Ce que les fouilles de 2025 ont mis au jour
L'année écoulée a été dense pour les équipes sur le terrain. À Olbia, les opérations de fouilles — préventives et programmées — ont révélé de nouveaux îlots d'habitation et, fait plus rare, une nécropole romaine. Ces découvertes renouvellent la compréhension de l'occupation du site sur la longue durée, bien au-delà de la seule période grecque. Au château d'Hyères, les archéologues ont mis au jour de nouveaux édifices et des sépultures médiévales, rouvrant des questions sur l'histoire de ce promontoire urbain que l'on croyait mieux connaître.
L'exposition a été réalisée en collaboration avec trois institutions : le Service Archéologique Départemental du Var (SADV), l'Institut national pour la recherche en archéologie préventive (Inrap), et le Laboratoire d'Archéologie Médiévale et Moderne Méditerranéenne (LA3M). Ce n'est pas un hasard si trois structures aux approches complémentaires se retrouvent associées : les strates d'Hyères traversent des millénaires, et chaque discipline y trouve matière.
« Olbia est l'unique témoin, conservé dans l'intégralité de son plan, d'un réseau de colonies-forteresses grecques fondées par Marseille. »
Un site qui porte mille ans d'histoire visible
Olbia n'est pas un site ordinaire. Sa rareté tient à une qualité précise : la conservation de son plan dans sa quasi-totalité, ce qui en fait un témoignage exceptionnel de l'urbanisme colonial grec en Méditerranée occidentale. Les vestiges qu'on y observe aujourd'hui — fortifications, rues dotées d'égouts et de trottoirs, puits collectif, îlots divisés en maisons, boutiques, thermes, sanctuaires — donnent à lire l'évolution d'une ville sur près de mille ans. Puis le temps a ajouté une couche supplémentaire : les vestiges d'une abbaye médiévale, Saint-Pierre de l'Almanarre, ont eux aussi été mis au jour sur le site, rappelant que les hommes reviennent toujours aux mêmes endroits pour des raisons que la géographie explique mieux que l'histoire.
C'est dans ce cadre — non pas dans une salle blanche de musée, mais sur le sol même qui a livré ses secrets — que l'exposition prend tout son sens. Voir des photographies de fouilles, des relevés de terrain, des objets mis au jour, tout en ayant sous les pieds les pierres d'Olbia, c'est une expérience de lecture directe, sans intermédiaire. Le visiteur n'est pas séparé du sujet par une vitrine : il marche dedans.
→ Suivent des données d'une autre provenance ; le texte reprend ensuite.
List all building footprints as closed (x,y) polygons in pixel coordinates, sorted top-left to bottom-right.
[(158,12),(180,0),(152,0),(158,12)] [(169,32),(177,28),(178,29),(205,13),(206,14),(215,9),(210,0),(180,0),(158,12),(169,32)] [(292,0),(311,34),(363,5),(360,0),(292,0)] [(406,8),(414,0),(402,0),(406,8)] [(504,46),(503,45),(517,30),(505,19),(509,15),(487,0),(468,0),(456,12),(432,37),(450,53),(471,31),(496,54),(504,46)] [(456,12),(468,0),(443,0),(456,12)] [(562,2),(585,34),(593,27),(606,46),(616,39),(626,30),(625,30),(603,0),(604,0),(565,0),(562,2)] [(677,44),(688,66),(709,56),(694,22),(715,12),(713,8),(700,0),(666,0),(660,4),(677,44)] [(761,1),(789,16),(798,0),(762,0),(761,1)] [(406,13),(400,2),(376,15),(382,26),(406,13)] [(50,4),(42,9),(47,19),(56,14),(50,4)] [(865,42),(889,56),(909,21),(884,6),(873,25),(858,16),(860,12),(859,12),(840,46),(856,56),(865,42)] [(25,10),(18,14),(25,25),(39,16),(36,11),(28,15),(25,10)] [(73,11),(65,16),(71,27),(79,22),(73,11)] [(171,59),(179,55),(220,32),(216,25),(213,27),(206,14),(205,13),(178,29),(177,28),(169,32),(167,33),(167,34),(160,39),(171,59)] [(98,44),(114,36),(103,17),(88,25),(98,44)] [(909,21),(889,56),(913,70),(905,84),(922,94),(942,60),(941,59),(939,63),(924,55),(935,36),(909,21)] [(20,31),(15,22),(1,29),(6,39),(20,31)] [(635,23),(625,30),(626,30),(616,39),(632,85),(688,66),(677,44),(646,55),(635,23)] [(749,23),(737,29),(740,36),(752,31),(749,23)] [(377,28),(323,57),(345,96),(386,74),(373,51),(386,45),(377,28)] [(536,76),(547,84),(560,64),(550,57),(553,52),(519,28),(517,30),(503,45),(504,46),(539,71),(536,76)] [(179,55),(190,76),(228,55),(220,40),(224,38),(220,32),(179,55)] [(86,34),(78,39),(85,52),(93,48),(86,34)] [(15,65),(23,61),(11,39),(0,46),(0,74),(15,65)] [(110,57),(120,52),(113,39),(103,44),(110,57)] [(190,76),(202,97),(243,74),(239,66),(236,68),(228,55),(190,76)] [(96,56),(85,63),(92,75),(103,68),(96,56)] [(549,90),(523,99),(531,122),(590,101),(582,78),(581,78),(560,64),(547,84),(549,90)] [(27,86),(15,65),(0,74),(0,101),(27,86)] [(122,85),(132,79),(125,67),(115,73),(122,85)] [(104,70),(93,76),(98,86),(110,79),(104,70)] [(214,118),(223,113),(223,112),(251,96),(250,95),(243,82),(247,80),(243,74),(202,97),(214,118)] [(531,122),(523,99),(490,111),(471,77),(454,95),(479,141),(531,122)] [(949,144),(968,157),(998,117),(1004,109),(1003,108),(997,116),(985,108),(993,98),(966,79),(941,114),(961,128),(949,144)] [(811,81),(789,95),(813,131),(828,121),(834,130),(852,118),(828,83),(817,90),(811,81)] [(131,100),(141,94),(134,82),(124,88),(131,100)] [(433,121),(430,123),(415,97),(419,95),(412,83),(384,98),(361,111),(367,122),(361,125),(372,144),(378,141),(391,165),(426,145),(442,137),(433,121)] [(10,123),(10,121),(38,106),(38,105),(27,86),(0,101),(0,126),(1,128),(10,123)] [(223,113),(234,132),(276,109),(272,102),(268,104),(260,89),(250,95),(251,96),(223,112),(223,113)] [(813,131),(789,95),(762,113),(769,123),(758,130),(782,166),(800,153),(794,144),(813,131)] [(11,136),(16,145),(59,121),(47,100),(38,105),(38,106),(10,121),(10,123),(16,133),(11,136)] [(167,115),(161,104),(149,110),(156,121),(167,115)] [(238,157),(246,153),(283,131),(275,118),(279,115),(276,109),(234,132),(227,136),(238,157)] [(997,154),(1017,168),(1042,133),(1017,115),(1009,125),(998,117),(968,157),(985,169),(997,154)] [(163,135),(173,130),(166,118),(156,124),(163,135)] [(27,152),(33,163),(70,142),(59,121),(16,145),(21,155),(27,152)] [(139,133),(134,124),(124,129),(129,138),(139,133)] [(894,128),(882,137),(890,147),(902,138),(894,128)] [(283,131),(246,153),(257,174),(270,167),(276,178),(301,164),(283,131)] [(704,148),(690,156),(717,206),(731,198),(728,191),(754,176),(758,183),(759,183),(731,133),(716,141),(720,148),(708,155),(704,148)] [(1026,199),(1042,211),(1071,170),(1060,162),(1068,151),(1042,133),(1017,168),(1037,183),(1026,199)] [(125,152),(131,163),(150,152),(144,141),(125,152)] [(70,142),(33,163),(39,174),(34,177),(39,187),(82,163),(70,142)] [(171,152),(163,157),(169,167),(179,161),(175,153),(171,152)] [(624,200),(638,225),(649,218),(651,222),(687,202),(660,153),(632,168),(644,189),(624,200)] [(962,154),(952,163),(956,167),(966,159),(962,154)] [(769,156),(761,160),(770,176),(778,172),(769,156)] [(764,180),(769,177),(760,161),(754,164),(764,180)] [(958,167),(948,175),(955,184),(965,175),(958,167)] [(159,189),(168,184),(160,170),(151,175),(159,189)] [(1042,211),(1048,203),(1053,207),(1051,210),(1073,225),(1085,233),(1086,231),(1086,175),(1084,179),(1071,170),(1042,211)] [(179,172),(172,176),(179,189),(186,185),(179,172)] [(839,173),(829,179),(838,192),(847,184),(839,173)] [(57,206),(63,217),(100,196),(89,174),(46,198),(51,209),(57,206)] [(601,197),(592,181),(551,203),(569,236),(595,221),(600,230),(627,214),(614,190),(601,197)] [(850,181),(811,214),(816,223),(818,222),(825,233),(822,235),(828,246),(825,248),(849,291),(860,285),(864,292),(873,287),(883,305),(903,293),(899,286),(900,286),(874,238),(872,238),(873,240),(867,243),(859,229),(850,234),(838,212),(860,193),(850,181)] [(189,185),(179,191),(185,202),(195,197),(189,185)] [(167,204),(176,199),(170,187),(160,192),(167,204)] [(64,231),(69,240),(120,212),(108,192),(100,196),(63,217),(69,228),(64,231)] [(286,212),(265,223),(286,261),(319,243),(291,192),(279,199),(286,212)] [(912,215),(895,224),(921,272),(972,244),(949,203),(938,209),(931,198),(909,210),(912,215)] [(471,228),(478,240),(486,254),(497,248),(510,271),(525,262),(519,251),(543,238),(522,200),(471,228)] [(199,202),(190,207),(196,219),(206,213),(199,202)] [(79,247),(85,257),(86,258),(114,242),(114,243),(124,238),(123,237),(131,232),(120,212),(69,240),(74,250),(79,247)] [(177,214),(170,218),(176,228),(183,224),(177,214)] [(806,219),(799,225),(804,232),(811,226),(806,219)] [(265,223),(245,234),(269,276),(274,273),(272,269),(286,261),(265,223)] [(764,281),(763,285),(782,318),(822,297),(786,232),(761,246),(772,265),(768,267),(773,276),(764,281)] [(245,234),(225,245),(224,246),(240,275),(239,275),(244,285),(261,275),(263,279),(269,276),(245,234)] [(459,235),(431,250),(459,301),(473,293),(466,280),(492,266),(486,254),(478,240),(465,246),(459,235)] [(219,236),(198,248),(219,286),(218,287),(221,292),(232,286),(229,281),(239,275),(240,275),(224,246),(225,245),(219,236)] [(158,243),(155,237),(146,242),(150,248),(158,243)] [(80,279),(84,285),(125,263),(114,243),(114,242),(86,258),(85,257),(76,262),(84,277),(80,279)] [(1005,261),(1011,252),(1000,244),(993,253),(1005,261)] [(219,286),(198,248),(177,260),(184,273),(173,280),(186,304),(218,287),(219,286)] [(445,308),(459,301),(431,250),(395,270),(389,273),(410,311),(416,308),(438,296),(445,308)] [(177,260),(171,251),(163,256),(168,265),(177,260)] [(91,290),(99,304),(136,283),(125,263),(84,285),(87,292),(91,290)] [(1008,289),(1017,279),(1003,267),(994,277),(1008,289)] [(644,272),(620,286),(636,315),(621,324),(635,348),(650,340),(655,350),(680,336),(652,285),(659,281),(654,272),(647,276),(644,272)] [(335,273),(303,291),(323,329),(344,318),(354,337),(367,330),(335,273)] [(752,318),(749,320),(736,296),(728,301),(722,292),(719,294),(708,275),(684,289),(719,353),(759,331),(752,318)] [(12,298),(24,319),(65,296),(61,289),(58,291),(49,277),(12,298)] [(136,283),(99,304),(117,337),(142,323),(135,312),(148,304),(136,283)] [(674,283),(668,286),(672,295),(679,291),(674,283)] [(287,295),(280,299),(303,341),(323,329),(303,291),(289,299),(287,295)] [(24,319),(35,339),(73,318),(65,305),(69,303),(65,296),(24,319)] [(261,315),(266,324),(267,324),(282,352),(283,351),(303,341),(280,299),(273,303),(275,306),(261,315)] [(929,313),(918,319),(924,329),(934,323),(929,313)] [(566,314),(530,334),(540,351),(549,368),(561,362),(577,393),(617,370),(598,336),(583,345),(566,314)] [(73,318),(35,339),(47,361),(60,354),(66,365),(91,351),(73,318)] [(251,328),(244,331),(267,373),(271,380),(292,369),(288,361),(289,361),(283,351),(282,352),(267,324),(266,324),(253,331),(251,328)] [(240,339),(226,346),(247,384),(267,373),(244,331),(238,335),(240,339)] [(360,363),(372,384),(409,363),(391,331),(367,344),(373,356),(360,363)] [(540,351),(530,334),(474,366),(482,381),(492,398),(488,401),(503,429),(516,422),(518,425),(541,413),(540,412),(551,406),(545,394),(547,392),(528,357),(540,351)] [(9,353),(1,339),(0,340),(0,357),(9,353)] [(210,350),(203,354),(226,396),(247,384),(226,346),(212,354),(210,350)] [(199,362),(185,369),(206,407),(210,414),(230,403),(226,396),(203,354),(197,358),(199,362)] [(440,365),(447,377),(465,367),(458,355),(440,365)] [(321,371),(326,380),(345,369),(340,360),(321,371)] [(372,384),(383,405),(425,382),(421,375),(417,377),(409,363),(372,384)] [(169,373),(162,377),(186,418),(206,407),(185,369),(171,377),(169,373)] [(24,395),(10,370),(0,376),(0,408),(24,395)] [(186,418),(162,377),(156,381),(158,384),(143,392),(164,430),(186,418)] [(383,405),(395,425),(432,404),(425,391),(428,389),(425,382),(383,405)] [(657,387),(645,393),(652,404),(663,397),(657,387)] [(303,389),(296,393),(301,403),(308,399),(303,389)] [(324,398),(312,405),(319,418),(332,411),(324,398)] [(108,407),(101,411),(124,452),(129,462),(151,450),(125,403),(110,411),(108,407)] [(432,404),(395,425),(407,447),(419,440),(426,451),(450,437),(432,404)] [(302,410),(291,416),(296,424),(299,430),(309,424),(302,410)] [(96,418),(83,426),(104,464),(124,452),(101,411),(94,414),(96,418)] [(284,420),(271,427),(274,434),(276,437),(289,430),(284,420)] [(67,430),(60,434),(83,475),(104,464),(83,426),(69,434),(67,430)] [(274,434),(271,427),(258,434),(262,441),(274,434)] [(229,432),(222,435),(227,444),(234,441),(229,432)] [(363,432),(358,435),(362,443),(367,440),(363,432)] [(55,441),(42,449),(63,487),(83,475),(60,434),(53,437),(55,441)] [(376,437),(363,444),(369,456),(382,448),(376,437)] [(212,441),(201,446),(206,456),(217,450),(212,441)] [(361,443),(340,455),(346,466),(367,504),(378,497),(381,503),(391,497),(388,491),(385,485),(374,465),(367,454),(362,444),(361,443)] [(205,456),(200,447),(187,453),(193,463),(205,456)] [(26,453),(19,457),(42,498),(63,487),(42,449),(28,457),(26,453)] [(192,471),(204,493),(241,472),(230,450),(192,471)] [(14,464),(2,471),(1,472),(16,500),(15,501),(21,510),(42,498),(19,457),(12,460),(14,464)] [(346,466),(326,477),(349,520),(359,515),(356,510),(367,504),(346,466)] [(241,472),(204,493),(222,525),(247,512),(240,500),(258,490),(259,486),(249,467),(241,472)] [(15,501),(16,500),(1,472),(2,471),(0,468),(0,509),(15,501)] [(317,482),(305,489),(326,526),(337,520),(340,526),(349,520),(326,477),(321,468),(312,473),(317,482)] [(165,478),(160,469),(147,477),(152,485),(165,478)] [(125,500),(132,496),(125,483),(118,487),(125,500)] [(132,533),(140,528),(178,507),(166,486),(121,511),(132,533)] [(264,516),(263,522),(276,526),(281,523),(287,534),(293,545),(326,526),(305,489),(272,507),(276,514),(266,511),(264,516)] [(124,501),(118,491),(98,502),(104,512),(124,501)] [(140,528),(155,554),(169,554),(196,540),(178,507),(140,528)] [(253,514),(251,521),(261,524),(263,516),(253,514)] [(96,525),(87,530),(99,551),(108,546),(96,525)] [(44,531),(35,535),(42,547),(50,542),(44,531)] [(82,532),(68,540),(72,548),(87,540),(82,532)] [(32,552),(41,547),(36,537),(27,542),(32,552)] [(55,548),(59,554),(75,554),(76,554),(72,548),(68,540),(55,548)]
Pour ceux qui souhaitent préparer leur visite, le site d'Olbia dispose de sa propre présentation en ligne, accessible via hyeres.fr. Les trois journées de juin — vendredi, samedi, dimanche — offrent une fenêtre courte mais suffisante pour qui fait de ce détour une priorité dans un agenda de début d'été varois. Hyères n'est pas une ville qu'on traverse : elle se mérite un peu, et ce genre d'exposition, ancrée dans l'actualité de la recherche, est précisément ce qui justifie qu'on y revienne, ou qu'on s'y arrête enfin.